START DATASET RECORDS
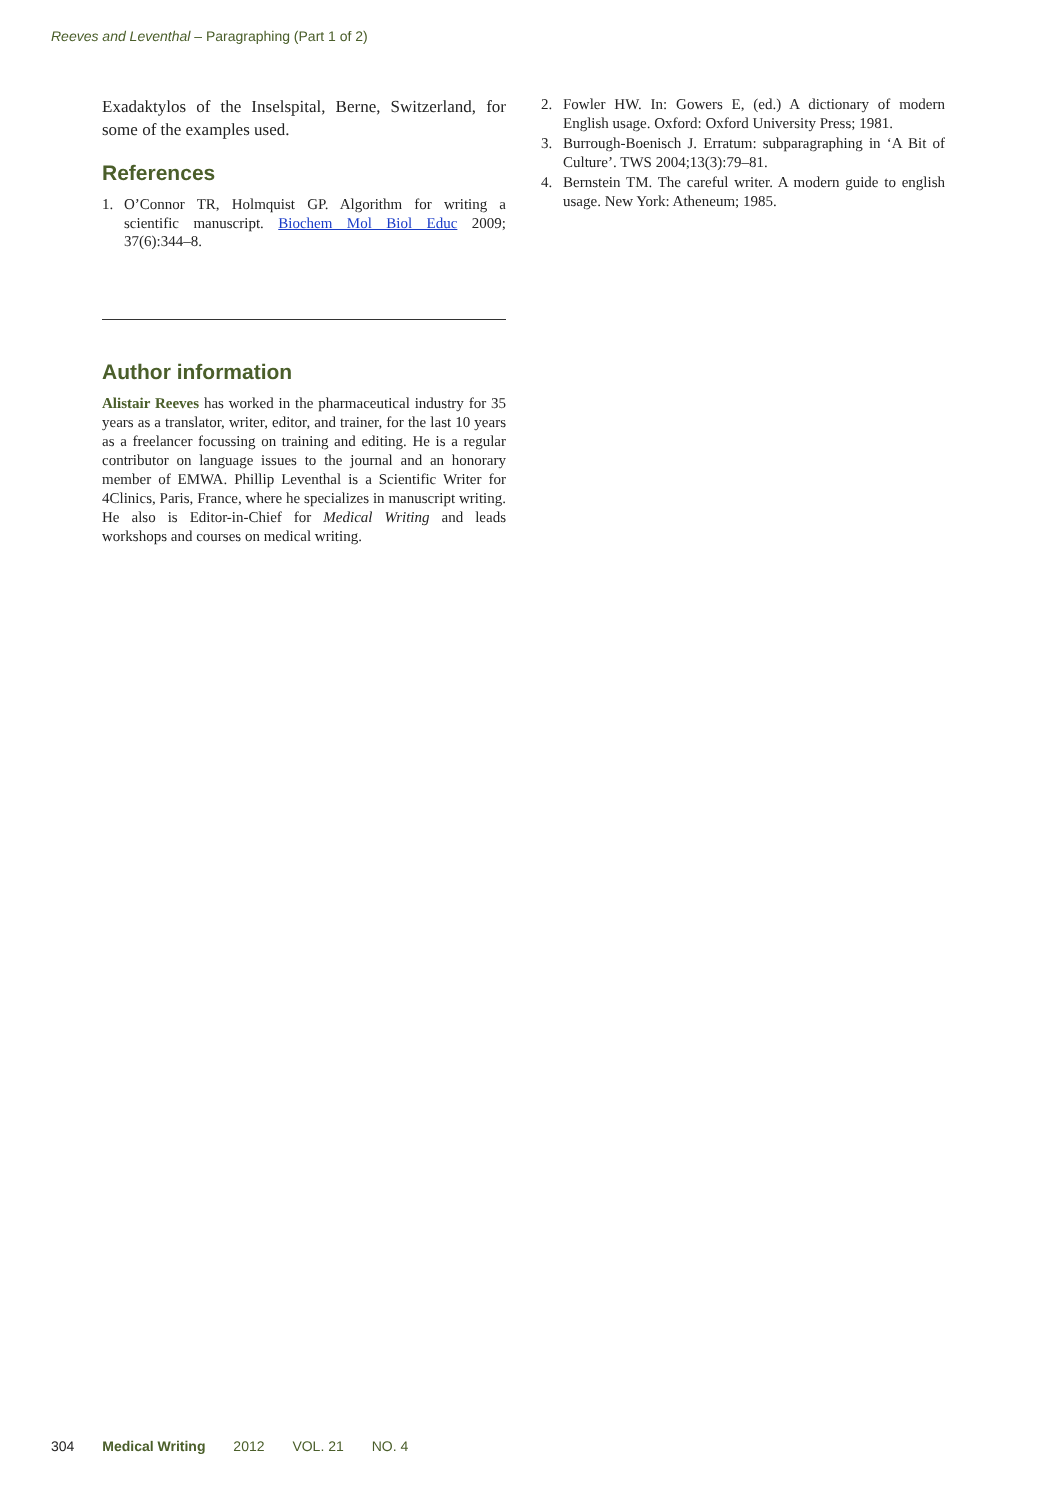Reeves and Leventhal – Paragraphing (Part 1 of 2)
Exadaktylos of the Inselspital, Berne, Switzerland, for some of the examples used.
References
1. O’Connor TR, Holmquist GP. Algorithm for writing a scientific manuscript. Biochem Mol Biol Educ 2009; 37(6):344–8.
Author information
Alistair Reeves has worked in the pharmaceutical industry for 35 years as a translator, writer, editor, and trainer, for the last 10 years as a freelancer focussing on training and editing. He is a regular contributor on language issues to the journal and an honorary member of EMWA. Phillip Leventhal is a Scientific Writer for 4Clinics, Paris, France, where he specializes in manuscript writing. He also is Editor-in-Chief for Medical Writing and leads workshops and courses on medical writing.
2. Fowler HW. In: Gowers E, (ed.) A dictionary of modern English usage. Oxford: Oxford University Press; 1981.
3. Burrough-Boenisch J. Erratum: subparagraphing in ‘A Bit of Culture’. TWS 2004;13(3):79–81.
4. Bernstein TM. The careful writer. A modern guide to english usage. New York: Atheneum; 1985.
304 Medical Writing 2012 VOL. 21 NO. 4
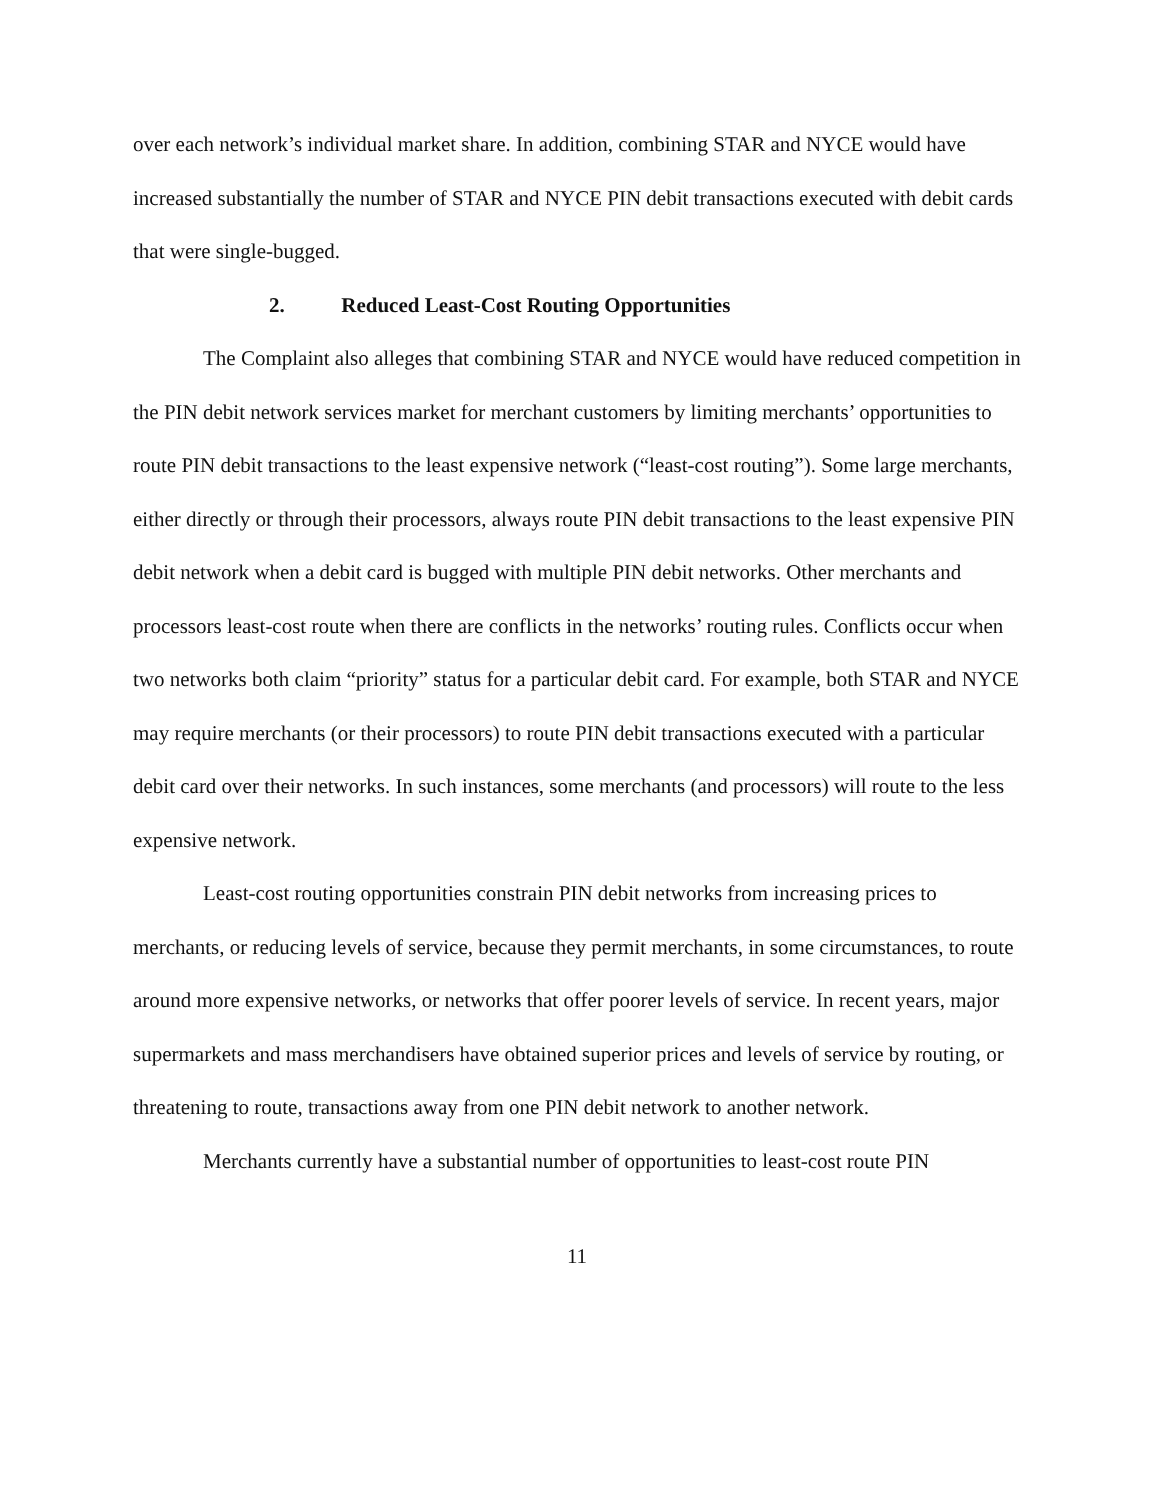over each network’s individual market share. In addition, combining STAR and NYCE would have increased substantially the number of STAR and NYCE PIN debit transactions executed with debit cards that were single-bugged.
2. Reduced Least-Cost Routing Opportunities
The Complaint also alleges that combining STAR and NYCE would have reduced competition in the PIN debit network services market for merchant customers by limiting merchants’ opportunities to route PIN debit transactions to the least expensive network (“least-cost routing”). Some large merchants, either directly or through their processors, always route PIN debit transactions to the least expensive PIN debit network when a debit card is bugged with multiple PIN debit networks. Other merchants and processors least-cost route when there are conflicts in the networks’ routing rules. Conflicts occur when two networks both claim “priority” status for a particular debit card. For example, both STAR and NYCE may require merchants (or their processors) to route PIN debit transactions executed with a particular debit card over their networks. In such instances, some merchants (and processors) will route to the less expensive network.
Least-cost routing opportunities constrain PIN debit networks from increasing prices to merchants, or reducing levels of service, because they permit merchants, in some circumstances, to route around more expensive networks, or networks that offer poorer levels of service. In recent years, major supermarkets and mass merchandisers have obtained superior prices and levels of service by routing, or threatening to route, transactions away from one PIN debit network to another network.
Merchants currently have a substantial number of opportunities to least-cost route PIN
11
END DATASET RECORDS
_WHAT TO PRODUCE_
Each entry should come back exactly as written, with its pictures omitted.

_THE ANSWER_
Reeves and Leventhal – Paragraphing (Part 1 of 2)
Exadaktylos of the Inselspital, Berne, Switzerland, for some of the examples used.
References
1. O’Connor TR, Holmquist GP. Algorithm for writing a scientific manuscript. Biochem Mol Biol Educ 2009; 37(6):344–8.
Author information
Alistair Reeves has worked in the pharmaceutical industry for 35 years as a translator, writer, editor, and trainer, for the last 10 years as a freelancer focussing on training and editing. He is a regular contributor on language issues to the journal and an honorary member of EMWA. Phillip Leventhal is a Scientific Writer for 4Clinics, Paris, France, where he specializes in manuscript writing. He also is Editor-in-Chief for Medical Writing and leads workshops and courses on medical writing.
2. Fowler HW. In: Gowers E, (ed.) A dictionary of modern English usage. Oxford: Oxford University Press; 1981.
3. Burrough-Boenisch J. Erratum: subparagraphing in ‘A Bit of Culture’. TWS 2004;13(3):79–81.
4. Bernstein TM. The careful writer. A modern guide to english usage. New York: Atheneum; 1985.
304 Medical Writing 2012 VOL. 21 NO. 4
over each network’s individual market share. In addition, combining STAR and NYCE would have increased substantially the number of STAR and NYCE PIN debit transactions executed with debit cards that were single-bugged.
2. Reduced Least-Cost Routing Opportunities
The Complaint also alleges that combining STAR and NYCE would have reduced competition in the PIN debit network services market for merchant customers by limiting merchants’ opportunities to route PIN debit transactions to the least expensive network (“least-cost routing”). Some large merchants, either directly or through their processors, always route PIN debit transactions to the least expensive PIN debit network when a debit card is bugged with multiple PIN debit networks. Other merchants and processors least-cost route when there are conflicts in the networks’ routing rules. Conflicts occur when two networks both claim “priority” status for a particular debit card. For example, both STAR and NYCE may require merchants (or their processors) to route PIN debit transactions executed with a particular debit card over their networks. In such instances, some merchants (and processors) will route to the less expensive network.
Least-cost routing opportunities constrain PIN debit networks from increasing prices to merchants, or reducing levels of service, because they permit merchants, in some circumstances, to route around more expensive networks, or networks that offer poorer levels of service. In recent years, major supermarkets and mass merchandisers have obtained superior prices and levels of service by routing, or threatening to route, transactions away from one PIN debit network to another network.
Merchants currently have a substantial number of opportunities to least-cost route PIN
11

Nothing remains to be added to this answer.